Rye, New York: a Slice of Heaven Rollercoasters, Beaches and an Easy Commute

 This bucolic Westchester County community is home to the popular amusement park  Playland and its famous wooden roller coaster, the Dragon Coaster (remember  when Glenn Close and Ellen Latzen took a ride on this roller coaster in the  1987 thriller Fatal Attraction?). You’ll also find Rye Town Park; a stunning refuge nestled on a sixty-two acre  preserve on Long Island Sound that features gently rolling hills, an expansive  beachfront with a 34-acre swimming area, a naturalized duck pond and park paths  illuminated by old fashion street lights.  

 Even though Rye is home to Jarden, a Fortune 500 home equipment and furnishings’ company, Rye is primarily a place to live rather than make a living. One-third  of Rye’s working residents commute to New York City, a mere 25 miles away.  

 With its world class schools, family friendly atmosphere and miniscule crime  rate Coldwell Banker reported in 2010 that Rye was the third most expensive  city in the country to buy a home.  

 First Settlement

 According to the city’s history page, Rye, the oldest permanent settlement in Westchester County,  began in 1660 when Peter Disbrow, John Coe and Thomas Studwell migrated from  Greenwich with a small group of settlers.

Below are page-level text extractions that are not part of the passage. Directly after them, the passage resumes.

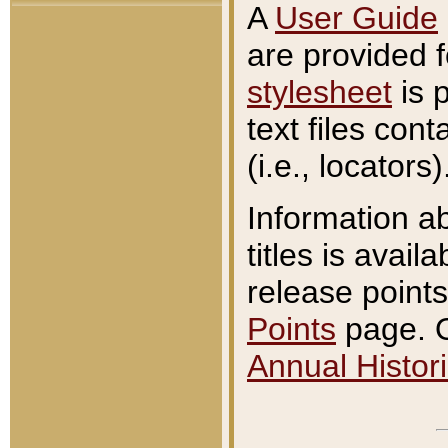
A
User Guide
are provided 
stylesheet
is 
text files con
(i.e., locators)
Information a
titles is avail
release points
Points
page. O
Annual Histori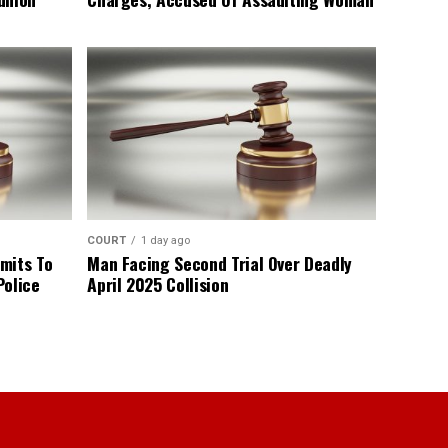
COURT
1 day ago
mits To
Man Facing Second Trial Over Deadly
Police
April 2025 Collision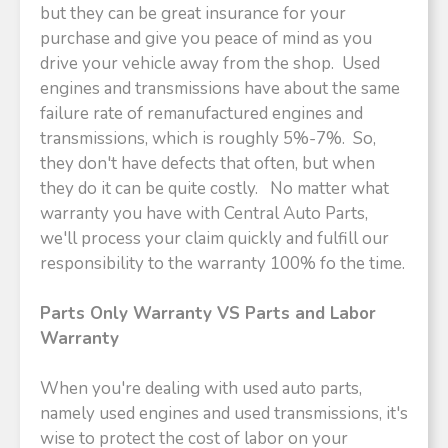
but they can be great insurance for your
purchase and give you peace of mind as you
drive your vehicle away from the shop. Used
engines and transmissions have about the same
failure rate of remanufactured engines and
transmissions, which is roughly 5%-7%. So,
they don't have defects that often, but when
they do it can be quite costly. No matter what
warranty you have with Central Auto Parts,
we'll process your claim quickly and fulfill our
responsibility to the warranty 100% fo the time.
Parts Only Warranty VS Parts and Labor
Warranty
When you're dealing with used auto parts,
namely used engines and used transmissions, it's
wise to protect the cost of labor on your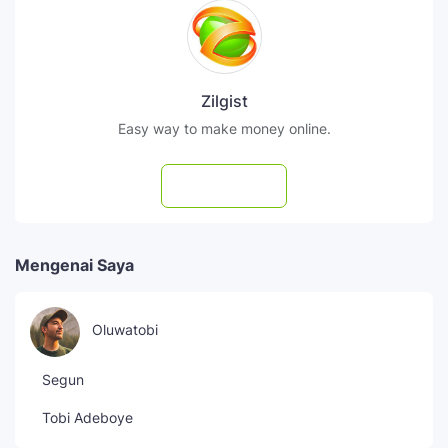
Zilgist
Easy way to make money online.
Subscribe
Mengenai Saya
Oluwatobi
Segun
Tobi Adeboye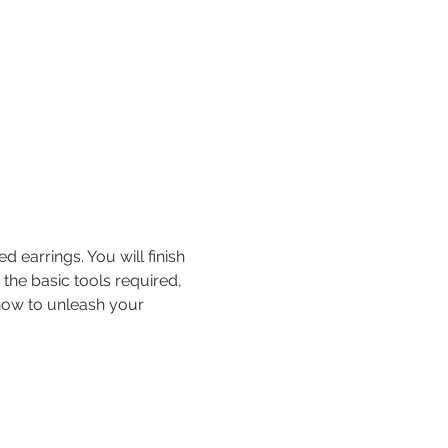
earrings. You will finish 
 the basic tools required, 
 how to unleash your 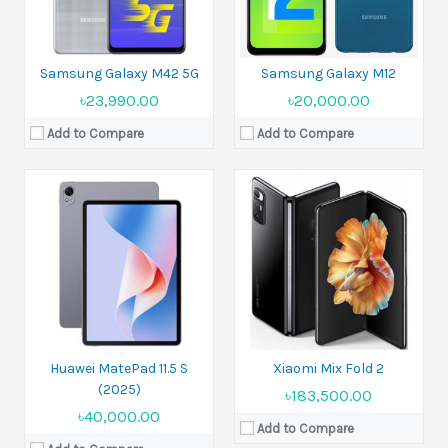
View Details →
Samsung Galaxy M42 5G
Samsung Galaxy M12
৳23,990.00
৳20,000.00
Add to Compare
Add to Compare
Released:
20 March 2025
Released:
10 September 2025
Display:
6.78 inches
Display:
10.2 inches
Camera:
50 MP+50 MP+8 MP Front 32 MP
Camera:
50 MP+12 MP+12 MP Front 8 MP
Ram:
12GB RAM
Ram:
16GB RAM
Battery:
Si/C Li-Ion 5200 mAh
Battery:
Si/C Li-Ion 5600 mAh
View Details →
View Details →
Huawei MatePad 11.5 S
Xiaomi Mix Fold 2
(2025)
৳183,500.00
৳40,000.00
Add to Compare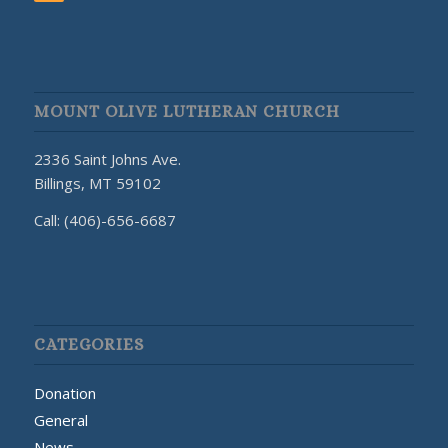
MOUNT OLIVE LUTHERAN CHURCH
2336 Saint Johns Ave.
Billings, MT 59102
Call: (406)-656-6687
CATEGORIES
Donation
General
News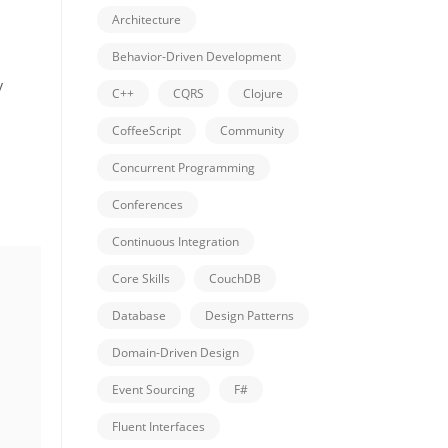
Architecture
Behavior-Driven Development
y
C++
CQRS
Clojure
CoffeeScript
Community
Concurrent Programming
Conferences
Continuous Integration
Core Skills
CouchDB
Database
Design Patterns
Domain-Driven Design
Event Sourcing
F#
Fluent Interfaces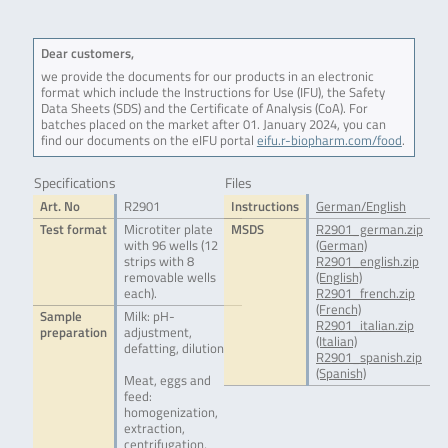
Dear customers,
we provide the documents for our products in an electronic
format which include the Instructions for Use (IFU), the Safety
Data Sheets (SDS) and the Certificate of Analysis (CoA). For
batches placed on the market after 01. January 2024, you can
find our documents on the eIFU portal
eifu.r-biopharm.com/food
.
Specifications
Files
Art. No
R2901
Instructions
German/English
Test format
Microtiter plate
MSDS
R2901_german.zip
with 96 wells (12
(German)
strips with 8
R2901_english.zip
removable wells
(English)
each).
R2901_french.zip
(French)
Sample
Milk: pH-
R2901_italian.zip
preparation
adjustment,
(Italian)
defatting, dilution
R2901_spanish.zip
(Spanish)
Meat, eggs and
feed:
homogenization,
extraction,
centrifugation,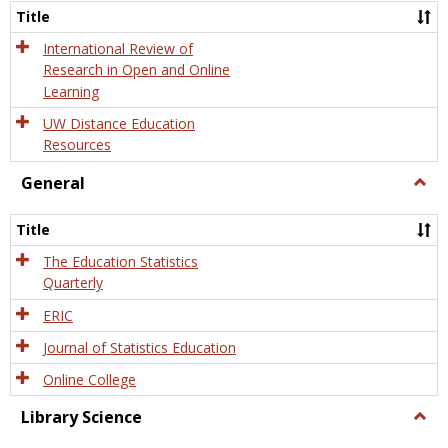
and
Title
Onlin
Educa
International Review of
Research in Open and Online
Learning
UW Distance Education
Resources
General
Togg
Gener
Title
The Education Statistics
Quarterly
ERIC
Journal of Statistics Education
Online College
Library Science
Togg
Libra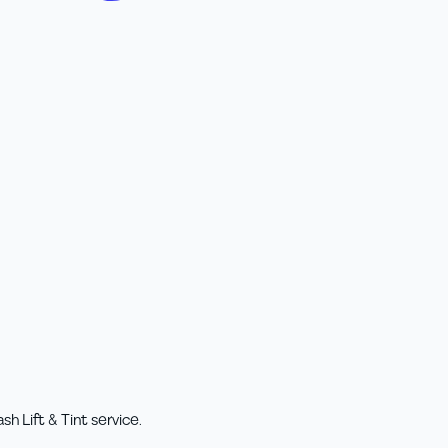
h Lift & Tint service.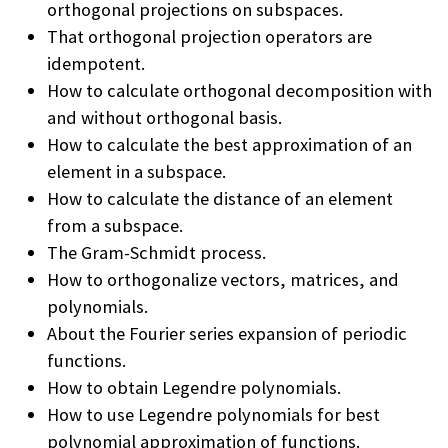
orthogonal projections on subspaces.
That orthogonal projection operators are
idempotent.
How to calculate orthogonal decomposition with
and without orthogonal basis.
How to calculate the best approximation of an
element in a subspace.
How to calculate the distance of an element
from a subspace.
The Gram-Schmidt process.
How to orthogonalize vectors, matrices, and
polynomials.
About the Fourier series expansion of periodic
functions.
How to obtain Legendre polynomials.
How to use Legendre polynomials for best
polynomial approximation of functions.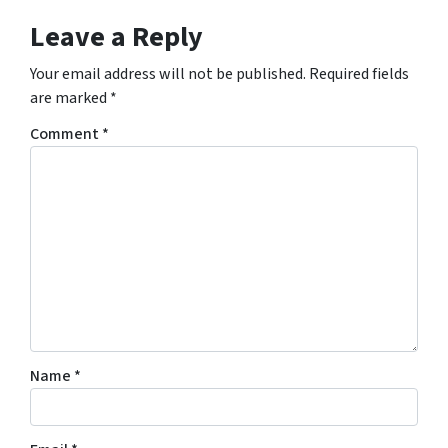
Leave a Reply
Your email address will not be published.
Required fields
are marked
*
Comment
*
Name
*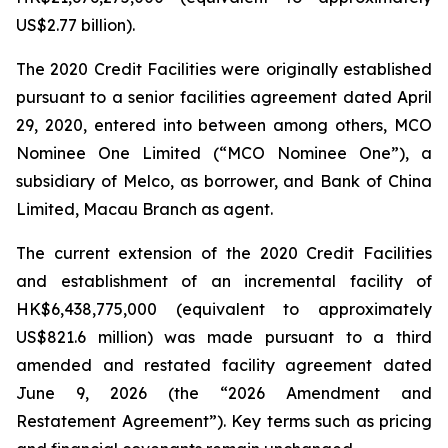
US$2.77 billion).
The 2020 Credit Facilities were originally established
pursuant to a senior facilities agreement dated April
29, 2020, entered into between among others, MCO
Nominee One Limited (“MCO Nominee One”), a
subsidiary of Melco, as borrower, and Bank of China
Limited, Macau Branch as agent.
The current extension of the 2020 Credit Facilities
and establishment of an incremental facility of
HK$6,438,775,000 (equivalent to approximately
US$821.6 million) was made pursuant to a third
amended and restated facility agreement dated
June 9, 2026 (the “2026 Amendment and
Restatement Agreement”). Key terms such as pricing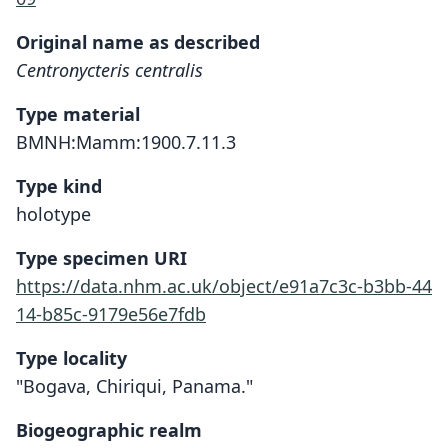
Original name as described
Centronycteris centralis
Type material
BMNH:Mamm:1900.7.11.3
Type kind
holotype
Type specimen URI
https://data.nhm.ac.uk/object/e91a7c3c-b3bb-44
14-b85c-9179e56e7fdb
Type locality
"Bogava, Chiriqui, Panama."
Biogeographic realm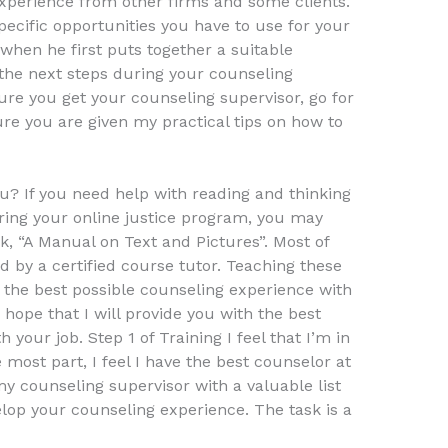
experience from other firms and some clients.
pecific opportunities you have to use for your
 when he first puts together a suitable
the next steps during your counseling
ure you get your counseling supervisor, go for
re you are given my practical tips on how to
u? If you need help with reading and thinking
ring your online justice program, you may
k, “A Manual on Text and Pictures”. Most of
by a certified course tutor. Teaching these
he best possible counseling experience with
 hope that I will provide you with the best
your job. Step 1 of Training I feel that I’m in
he most part, I feel I have the best counselor at
 my counseling supervisor with a valuable list
elop your counseling experience. The task is a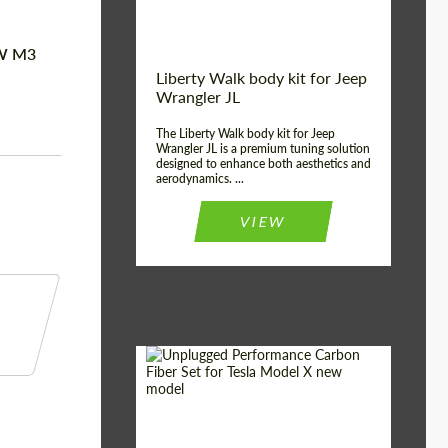
MW M3
Liberty Walk body kit for Jeep
Wrangler JL
The Liberty Walk body kit for Jeep
Wrangler JL is a premium tuning solution
designed to enhance both aesthetics and
aerodynamics. ...
VIEW
Product Type:
Body Kit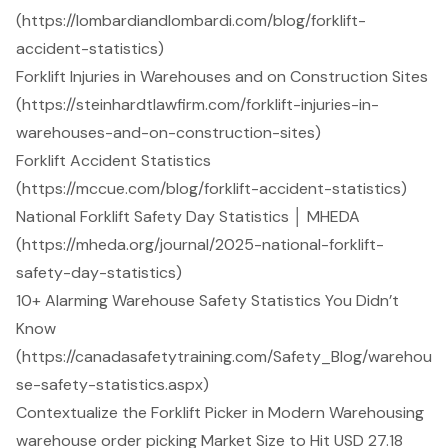
(https://lombardiandlombardi.com/blog/forklift-
accident-statistics)
Forklift Injuries in Warehouses and on Construction Sites
(https://steinhardtlawfirm.com/forklift-injuries-in-
warehouses-and-on-construction-sites)
Forklift Accident Statistics
(https://mccue.com/blog/forklift-accident-statistics)
National Forklift Safety Day Statistics │ MHEDA
(https://mheda.org/journal/2025-national-forklift-
safety-day-statistics)
10+ Alarming Warehouse Safety Statistics You Didn’t
Know
(https://canadasafetytraining.com/Safety_Blog/warehou
se-safety-statistics.aspx)
Contextualize the Forklift Picker in Modern Warehousing
warehouse order picking Market Size to Hit USD 27.18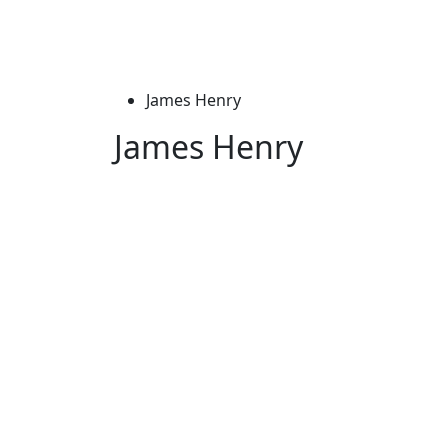
James Henry
James Henry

The following year they were joined  by John Budd, a puritan from Rye, England who played a major role in the naming  of the community.  

 The settlers’ first treaty with the Mohegan Indians gave them the land between Milton Point  and the Byram River (Peningoe Neck) then the mile-long Manussing Island. Within  several years the combined purchases of the settlers comprised all of what is  now the City of Rye, Town of Rye, Harrison, White Plains, North Castle,  Mamaroneck and parts of Greenwich.